In den vergangenen zehn Jahren ist es gelungen, die Wärmepumpe als Standardlösung zur Wärmeversorgung von privaten Neubauten zu etablieren. Der Marktanteil von Wärmepumpen ist hier im letzten Jahr auf 30% gestiegen. Bezogen auf den gesamten Absatz an Wärmeerzeugern lag der Marktanteil bei 9%. Die absoluten Verkaufszahlen zeigen seit den Boomjahren 2006 und 2008 eine annähernd konstante Entwicklung bei 50.000 bis 60.000 verkauften Einheiten pro Jahr. Um die industrielle Wärmeversorgung als neuen Markt zu erschließen, treiben die Hersteller die Forschung an Hochtemperaturwärmepumpen voran.

COP elektrischer Kompressionswärmepumpen aufgetragen über die Temperaturdifferenz.
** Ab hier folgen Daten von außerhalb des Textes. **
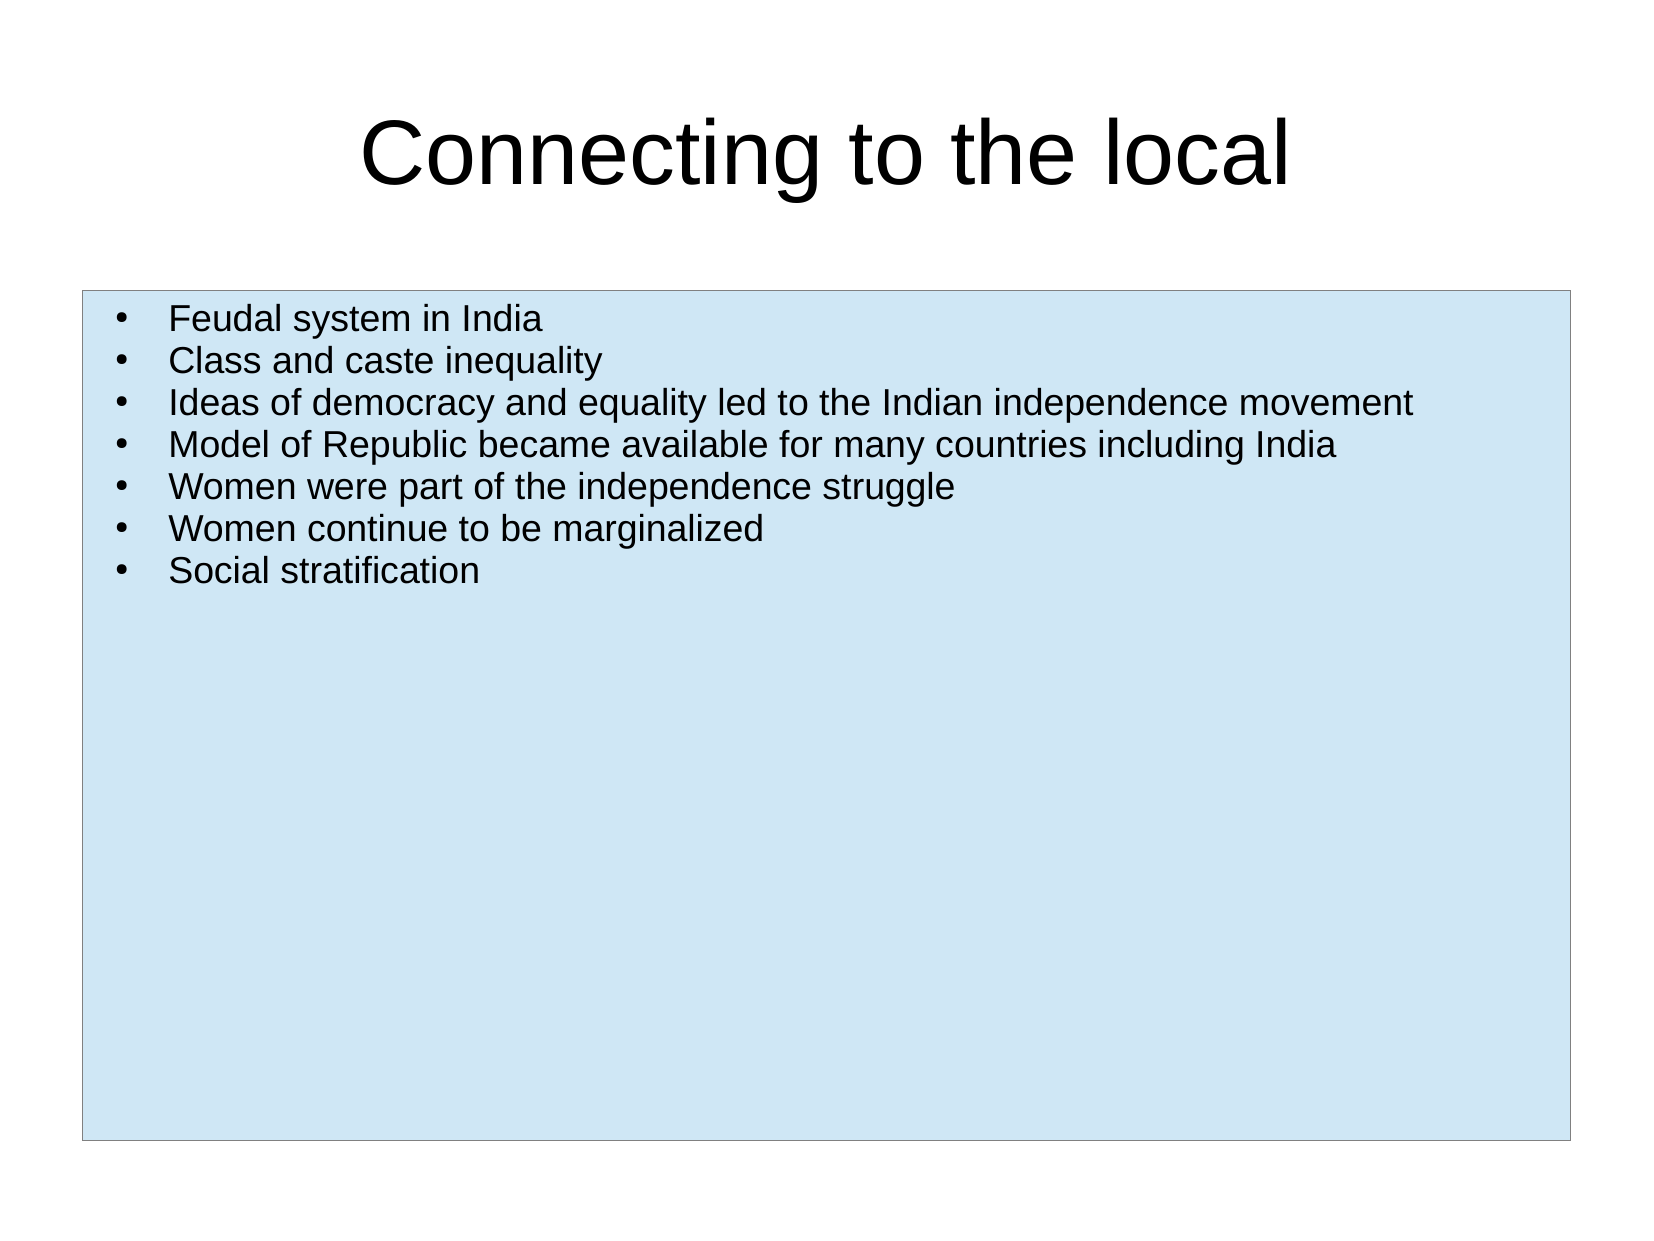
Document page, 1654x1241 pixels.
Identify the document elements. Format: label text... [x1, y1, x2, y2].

Endenergieeinsatz nach Anwendungsbereichen in der deutschen Industrie im Jahr 2011. Quelle: BMWi

Technisches Potenzial für den Einsatz von Wärmepumpen in der Industrie. Quelle: Blesl et al.

 

Technischer Stand industrieller Wärmepumpen

Im Unterschied zum Wärmebedarf für die Beheizung von Gebäuden, wird ein Großteil der industriell genutzten Wärme bei Temperaturen von 100°C und mehr benötigt. Die Entwicklung von Wärmepumpen, die diese Temperaturen erreichen können, war bisher durch das Fehlen geeigneter Kältemittel gehemmt. Die Übersicht in Tabelle 1 zeigt, dass die derzeitig häufig verwendeten Kältemittel R410a und R134 eine sehr niedrige kritische Temperatur aufweisen, was den Einsatz dieser Kältemittel im unterkritischen Bereich auf Temperaturen unter 80°C begrenzt.
Ammoniak (R717) verfügt dagegen über eine hohe kritische Temperatur von 133°C, hat allerdings auch eine sehr hohe Drucklage, was das Anlagendesign komplexer macht. Derzeit bieten verschiedene Hersteller Hochtemperaturwärmepumpen mit Ammoniak an, die Temperaturen bis zu 90°C erreichen.
Mit R245fa steht ein weiteres Kältemittel zur Verfügung, das neben einer hohen kritischen Temperatur von 154°C auch über eine niedrige Drucklage verfügt und somit ein sehr interessantes Kältemittel für den Einsatz in Hochtemperaturwärmepumpen ist. Derzeit laufen bei verschiedenen Herstellern Tests mit Prototypen, in denen R245fa zum Einsatz kommt. Verlaufen diese Tests erfolgreich, ist damit zu rechnen, dass spätestens im kommenden Jahr Hochtemperaturwärmepumpen mit Vorlauftemperaturen von bis zu 120°C verfügbar werden.
CO2 (R744) ist mit seiner geringen kritischen Temperatur von 31°C ein Exot unter den Kältemitteln. Die Wärmeabgabe findet bei CO2-Wärmepumpen im überkritischen Bereich statt, weshalb sich ein großer Temperaturgleit im Wärmeübertrager einstellt. Vorteilhaft ist dieser Effekt bei der Erwärmung von Wasser über große Temperaturbereiche. Hier entstehen im Vergleich zu anderen Kältemitteln geringere Exergieverluste, wodurch der Wärmepumpenprozess effizienter wird.
Unter dem Arbeitstitel DR-2 entwickelt DuPont derzeit ein weiteres Kältemittel, das in den kommenden Jahren in Hochtemperaturwärmepumpen eingesetzt werden könnte. Mit 171°C verfügt es über eine ausgesprochen hohe kritische Temperatur bei einer niedrigen Drucklage. Darüber hinaus zeichnet es sich durch ein ausgesprochen niedriges Global Warming Potenzial (GWP) aus.
Die Speerspitze in Bezug auf erreichbare Temperaturen bildet derzeit das österreichische Unternehmen Ochsner GmbH mit einer zweistufigen Wärmepumpe, die Temperaturen bis zu 100°C erreichen kann. Ebenfalls beachtenswert, wenn auch noch nicht in Deutschland verfügbar, ist der Ansatz des japanischen Unternehmens KobeSteel LTD. Die in Japan bereits erhältliche Hochtemperaturwärmepumpe des Unternehmens verdampft Wasser und komprimiert den Dampf mittels Brüdenverdichter. So kann Dampf mit bis zu 165°C erzeugt werden.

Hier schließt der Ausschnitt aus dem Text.